The Russian news agency TASS cited a spokesman for the Russian Investigative Committee’s directorate for Dagestan as saying the man who opened fire on people leaving a church in the town of Kizlyar has been identified as a 22-year-old local resident who was not previously wanted by the police as a member of any militant group. He was shot and killed during the attack.

The gunman shouted, “Allahu akbar” and began firing after an Orthodox church service on Sunday, a priest told the local news media. Churchgoers stopped him from getting inside and killing more people by closing the church doors, the New York Times reported.

In an official statement, Islamic State called the attacker a “soldier of the caliphate” and released a video showing a man sitting before the Islamic State flag next to a gun and a long knife. It was claimed to depict the attacker, though the face of the man in the video was covered by a ski mask.


Shifting Sands

The US-backed Kurdish fighters in northwestern Syria say they’ve reached a deal with President Bashar al-Assad for Syrian government troops to help repel a Turkish assault on the territory.

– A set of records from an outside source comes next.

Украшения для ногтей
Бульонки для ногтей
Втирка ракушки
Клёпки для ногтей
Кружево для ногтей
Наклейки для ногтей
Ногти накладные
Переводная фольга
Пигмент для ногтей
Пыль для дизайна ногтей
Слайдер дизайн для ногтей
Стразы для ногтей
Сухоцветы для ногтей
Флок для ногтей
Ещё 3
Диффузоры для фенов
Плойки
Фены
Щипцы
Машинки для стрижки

The Syrian government didn’t confirm the deal, the BBC reported. But if it’s really in place, it will bring the first regime-sponsored troops to the area and add a new wrinkle to an already complicated tangle of alliances.

Currently, the US supports the Kurdish troops as allies in the fight against the Islamic State, along with other rebel groups that are also pushing for the ouster of Assad. Turkey is also an ally in the fight against IS, but it sees the Kurds as linked to Kurdish separatists inside Turkey that Ankara considers terrorists themselves. Meanwhile, Russia, Assad’s strongest backer, could object to a Syrian alliance with the Kurdish troops because that could stymie its own diplomatic agenda in Turkey, the BBC said.


Long and Winding Road

Australian Foreign Minister Julie Bishop said Australia, India, Japan and the US are discussing a massive regional infrastructure scheme that could compete with China’s “One-Belt, One-Road” initiative.

Senior officials from the four Group of 20 nations have discussed “a range of opportunities and challenges,” Bloomberg quoted Bishop as saying in a Sky News interview that broached the topic on Monday.

Chinese President Xi Jinping’s global plan to build or expand highways, railways, ports, pipelines and power plants could grow as large as $1.3 trillion over the next decade, according to Morgan Stanley. Meanwhile, though President Donald Trump pulled the US out of the Trans-Pacific Partnership, the National Security Strategy he released in December called for policies to answer Chinese and Russian infrastructure-building efforts, the agency said.

Citing an expert as saying that recasting the four-country alliance in economic and infrastructure terms instead of as a security relationship is a clever maneuver, Bloomberg noted the plan would dovetail with the Trump administration’s vision of a “long-term, strategic competition” with China and Russia.


Off the Rack

Back-to-school shopping just got a whole lot more expensive in one Tokyo neighborhood.

A public elementary school in the upscale district of Ginza, known for its pricey shopping, recently announced plans to source the school’s uniforms from fashion house Giorgio Armani – at a whopping $729 a pop.

The Italian designer’s Tokyo headquarters are just around the block from the Taimei Elementary School. The school’s headmaster, Toshitsugu Wada, said Taimei is a landmark in the district, Reuters reported, citing HuffPost Japan. The decision to adopt designer uniforms is meant to create an atmosphere that matches the school’s prestige, he said.

But not all parents are happy about their kids becoming models for Armani’s spring collection.

“I’m worried that a wrong notion that something expensive is good and something cheap is bad could be imprinted on the children,” said one mother whose child will enroll in the school in April, when the school year begins.

School officials have responded to criticism by saying they’ll issue a full explanation on the decision in due time.